To do:
• a. Answer these questions using the text about Georgetown, Penang below.
(i) In what year did Georgetown receive UNESCO World Heritage Site status?
(ii) What color is the façade of Cheong Fatt Tze Mansion?
(iii) Since what year have the flora and fauna on Penang Hill been protected?
• b. Write the next part of the travel text about Georgetown, Penang, picking up after its final sentence.

Text shown:
An absolute feast to the eyes, the soul and the taste buds.

A city somehow frozen in time yet woven with today’s modern lifestyle caprices, Georgetown easily caters to history buffs, photographers, shopaholic and foodie fanatics.

Once an important trading hub, the British East India Company established spice farms throughout the island. The export of these spices helped cover the administrative cost of Penang in its early years.

The influence of Asia and Europe have endowed this city with a unique multicultural heritage and with all the astounding history around, Georgetown was awarded UNESCO World Heritage Site status in 2008.

Pedestrian-friendly, the well-planned series of roads and paths will reveal an exciting, vibrant city with eye-catching street art caricatures, colorful heritage houses, atmospheric temples, beautiful mosques, and bustling food hawkers.

Highlights of our exploration:

Cheong Fatt Tze Mansion

One of Penang’s most prominent attraction and one of the only 3 UNESCO Heritage award-winning buildings, Cheong Fatt Tze Mansion, also known as The Blue Mansion is a stately 1880 manor that stands out because of its indigo blue façade.

The Guestrooms

Designed in traditional Hakka – Teochew Style, the mansion was restored into a Boutique Heritage Hotel by a conservation project that went on to win numerous architectural awards.

A tour of the estate will reveal the lifestyle of Cheong Fatt Tze, his family and the cream of Penang society in the era it was in.

Penang Hill

Dominating the Georgetown landscape, Penang Hill was the 1st colonial hill station developed in Peninsular Malaysia. The top of the hill is accessible by a good hike or the Penang Hill Funicular Railway (which, by the way, is the steepest tunnel track in the world) from its base station at Jalan Bukit Bendara, Air Itam.

The hill is a community of attractions that include food and drink options set 821 meters above Penang’s capital. It is the last piece of tropical rainforest in Penang, so flora and fauna have been protected since 1960.

The Habitat on Penang Hill

For the ultimate Malaysian rainforest experience, a visit to this part of the hill is a must.

When you walk through the gateway of the Habitat, you enter a magical kingdom of a 130-million-year-old rainforest.

This world-class ecotourism site is the first of its kind in Malaysia. It aims to promote environmental consciousness and conservation awareness.

Walk on the new world-class Stressed Ribbon Bridge named the Langur Way Canopy Walk 
The Tree Top Walk

Clan Jetties

Along the pier are villages on stilts that house descendants of Chinese immigrants. Constructed over a century ago, the jetty has developed into a town propped up over the sea.

Material provided:

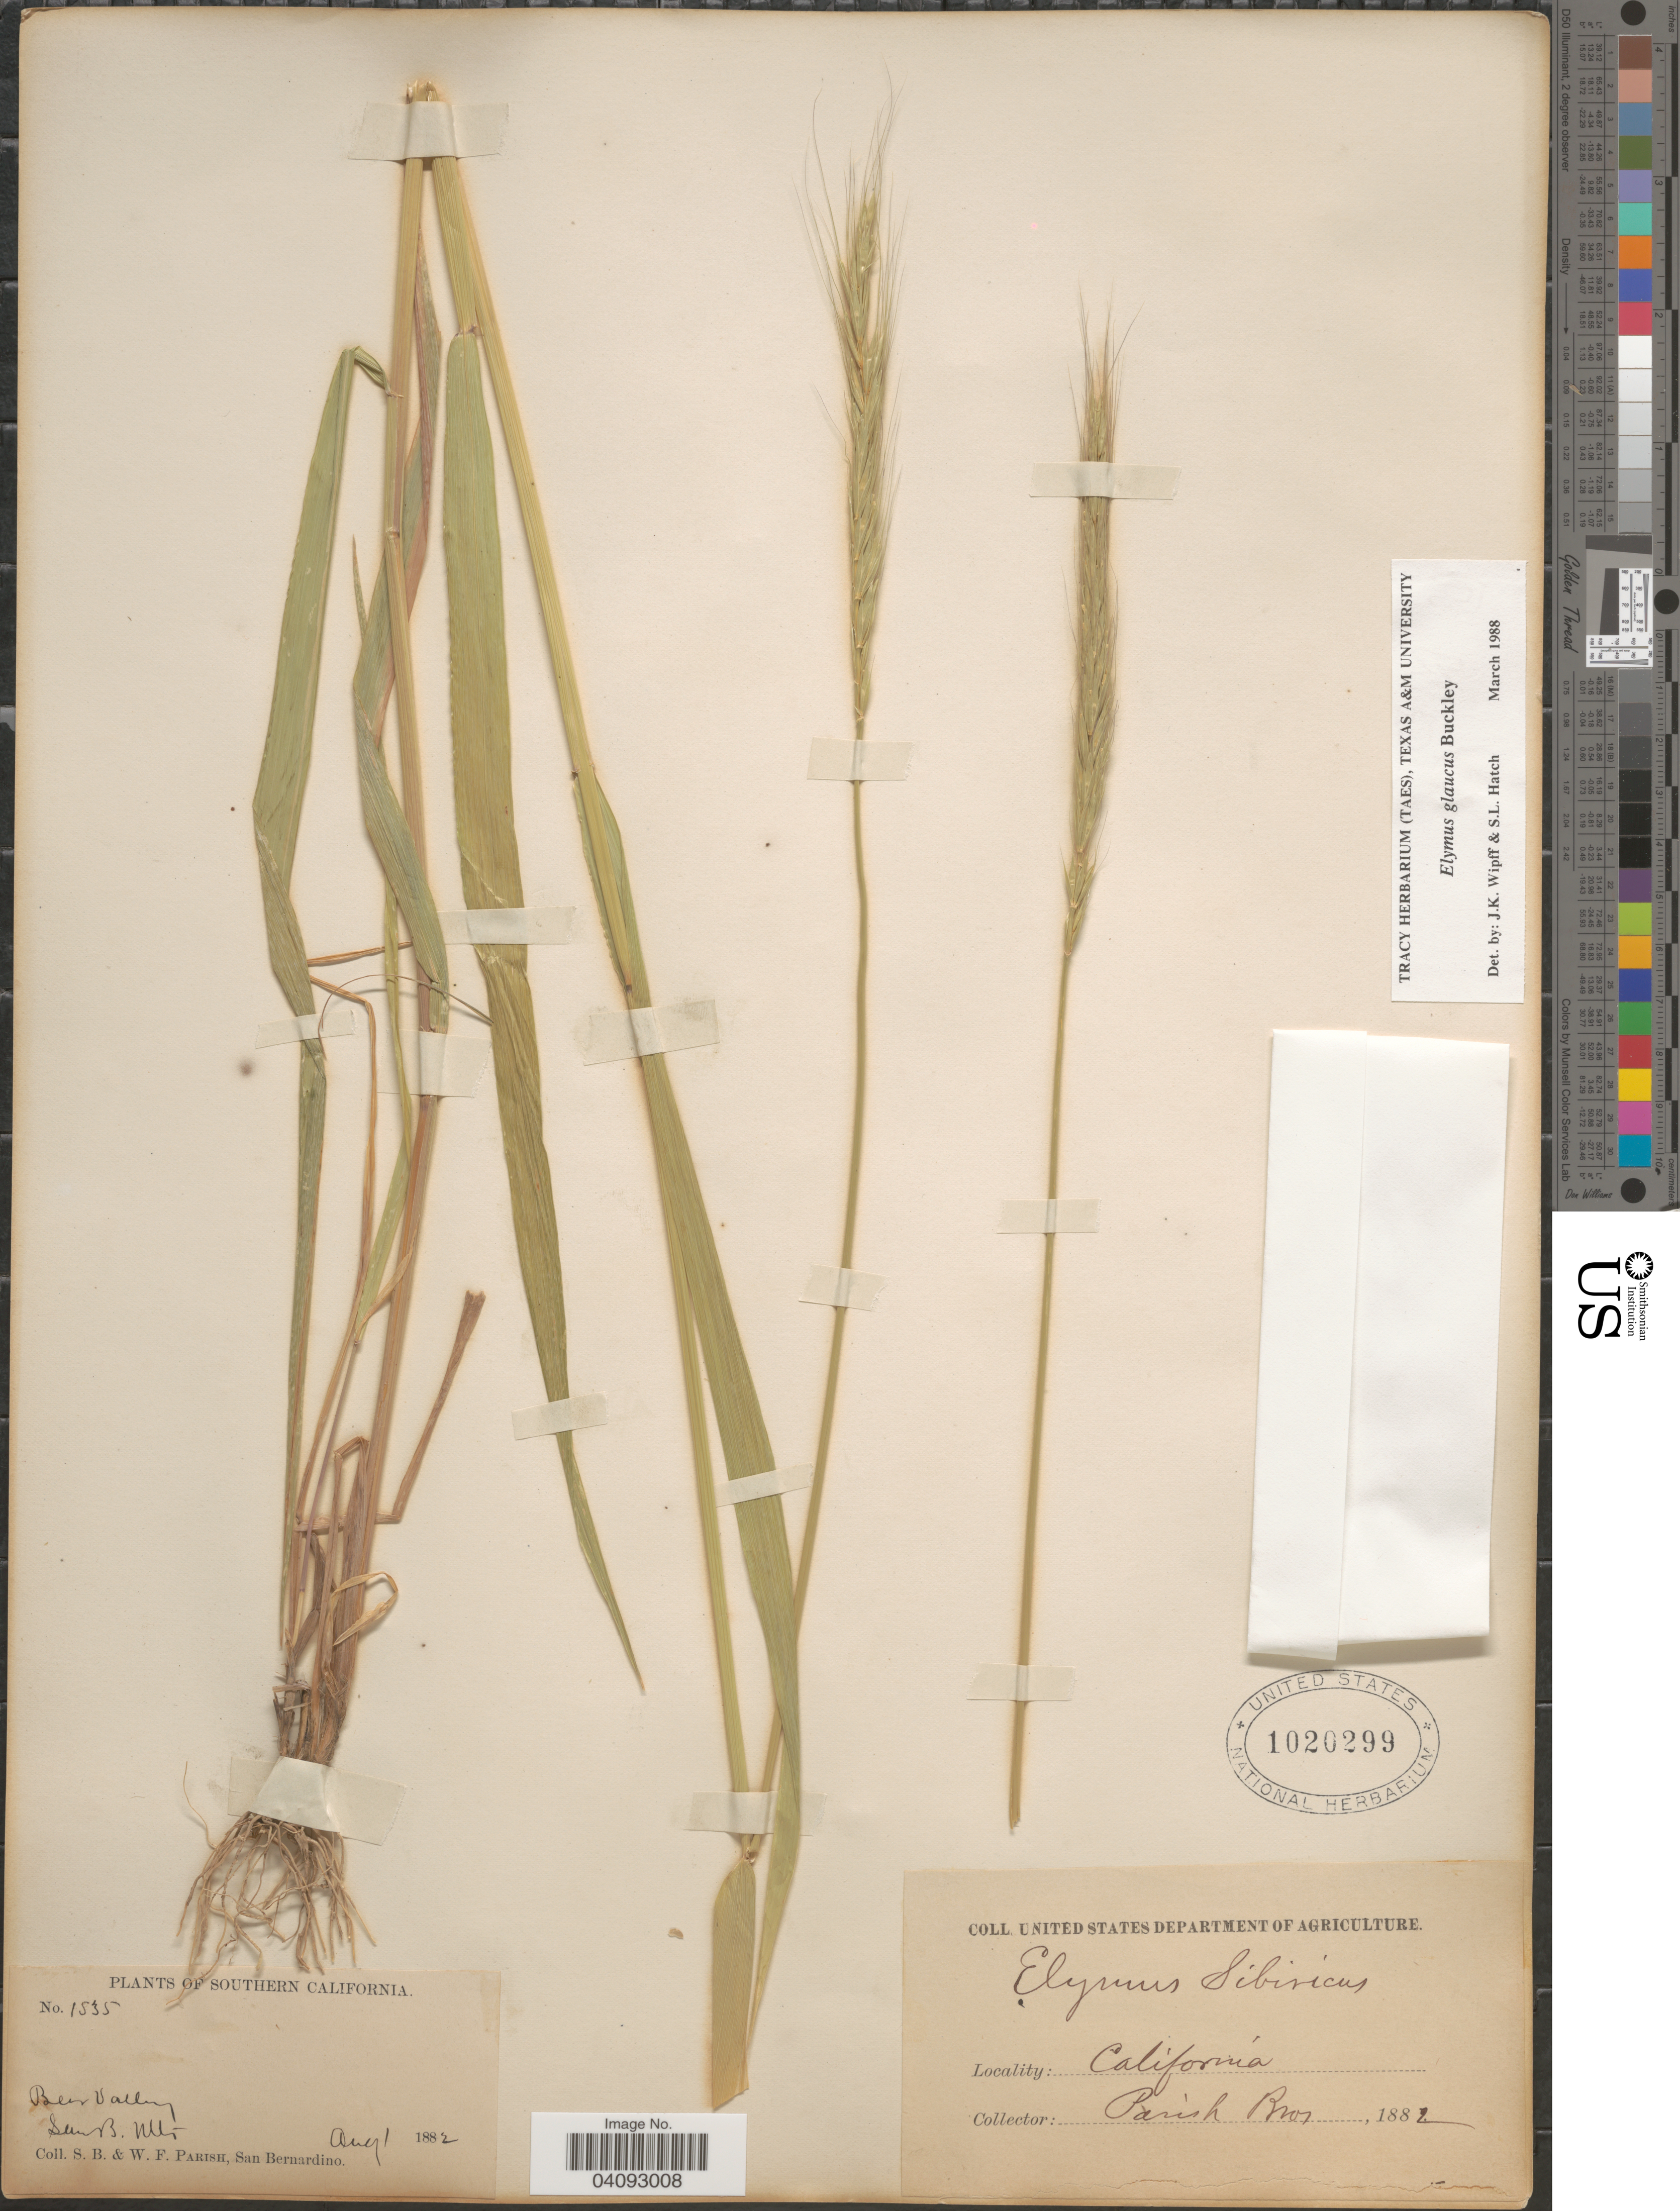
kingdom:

Final results:
• a.
(i) 2008
(ii) Indigo blue
(iii) 1960

• b.
Planks create paths linking houses on stilts, owned by families of fishers creating a rustic and peculiar impression. We found ourselves at the Chew Jetty, but in total, there are 8 different clans still residing there.

The Chew Jetty Café is a good stop for lunch or refreshments. Though the White Curry is what the café is famous for, we were too late. Here’s what we had instead — also quite good and worthy of my recommendation.

Pinang Peranakan Mansion

The mansion allows you a glimpse back in time as to how the wealthy Straits Chinese settlers once lived. The Peranakan, also known as the Babas and Nonyas, was a prominent community of acculturated Chinese unique to this part of the world.

Adopting selected ways of the local Malays, and later, the colonial British, the Peranakan lifestyle and customs had not only left a rich legacy of antiques but its cuisine and languages as well.

The Pinang Peranakan Mansion is one of the best surviving examples of the lavish lifestyle of this prominent community containing an extensive collection of furniture, silverware, dresses, decorations, collectibles, and appliances.

Nyonya Cuisine

A feast we devoured in Kebaya

A must-try! It echoes the cultural identity of the Peranakans. Nyonya cuisine is as exotic as their east meets west architecture, their beautiful fashion, and their elaborate pottery. It is mostly traditional Chinese food altered to suit the local palate and to augment the limited ingredients found in their new homeland.

Some of the signature ingredients used in Peranakan cooking include coconut milk, laksa leaves, lemongrass, and tamarind. The result is an extraordinary cuisine that is altogether tangy, sweet, sour and spicy.

Little India

A few steps away from the Pinang Peranakan Mansion is Little India.

Wander around and experience a whole new world. Its culture and food adventure is definitely worth the exploration.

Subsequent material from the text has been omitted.